Epic Epic-ness : Holy Harry Potter

Harry Potter is fast-approaching, sending most warm-blooded humans (Muggles?) into a tizzy. I’ve been getting texts, emails, Facebook messages, tweets all planning on seeing the movie opening night, or a week after, or 2 weeks after, post-watching all the other movies in the series again (of course). Something big is about to be over, and seems like everyone wants a piece.

For some of these people, this epic tale of good and bad and honor and nobility held a magical mirror (like the one where Harry Potter sees his parents, and everyone else sees what they most desire) up to our lives, and made us look past the banal, into the meaning of things. Once, in my Novels: Now and Then class at art school, our teacher asked us all if we wanted to have epic lives. The silence seemed to stretch on forever, but the answer was loud in everyone’s expression, and that answer was YES!

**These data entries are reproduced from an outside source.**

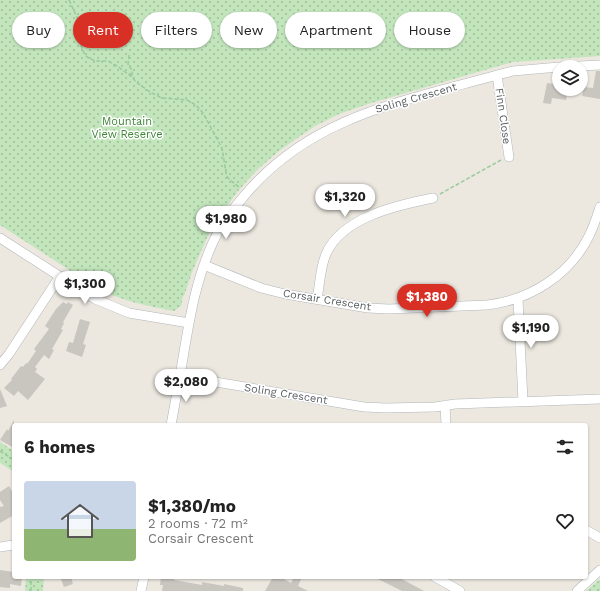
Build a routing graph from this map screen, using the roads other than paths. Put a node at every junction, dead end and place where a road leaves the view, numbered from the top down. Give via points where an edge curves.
1 (600, 65) edge
2 (588, 66) edge
3 (552, 68) edge
4 (497, 75) junction
5 (509, 157) road end
6 (433, 198) road end
7 (600, 207) edge
8 (0, 238) edge
9 (204, 266) junction
10 (60, 276) junction
11 (317, 299) junction
12 (518, 299) junction
13 (189, 323) junction
14 (0, 366) edge
15 (180, 376) junction
16 (600, 399) edge
17 (523, 401) junction
18 (445, 405) junction
19 (171, 423) edge
20 (446, 423) edge
21 (588, 531) edge
22 (600, 538) edge
23 (12, 545) edge
24 (0, 547) edge
25 (600, 570) edge
26 (144, 579) edge
27 (439, 579) edge
28 (142, 591) edge
29 (460, 591) edge
30 (577, 591) edge

1 - 2 street, Soling Crescent
3 - 4 street, Soling Crescent
4 - 5 street, Finn Close
4 - 9 street, Soling Crescent via 384,106 328,128 284,157 246,193 231,211 216,236
6 - 11 street via 380,212 341,234 325,257
7 - 12 street, Corsair Crescent via 587,240 568,266 548,284
8 - 10 street
9 - 11 street, Corsair Crescent via 261,288
9 - 13 street, Soling Crescent
10 - 13 street via 95,299 129,313
10 - 14 street
11 - 12 street, Corsair Crescent via 390,309 488,305
12 - 17 street
13 - 15 street, Soling Crescent
15 - 18 street, Soling Crescent via 364,407
15 - 19 street
16 - 17 street, Soling Crescent
17 - 18 street, Soling Crescent
18 - 20 street
21 - 22 street
23 - 24 street
25 - 30 street
26 - 28 street
27 - 29 street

For people who are bored with their lives, they dream of the epic, and the rest who are inundated with ridiculousness, they dream of sharing their own epic tale. The defintion of epic is to surpass the ordinary, and most individual lives are far from ordinary. From Gilgamesh to Harry Potter: the epic serves as an escape, a remembrance of old ideals, of something being much bigger than us and it holds us completely in thrall to the story.

Next epic topic: Game of Thrones… the books are keeping me up at night… in a good way, a very good way.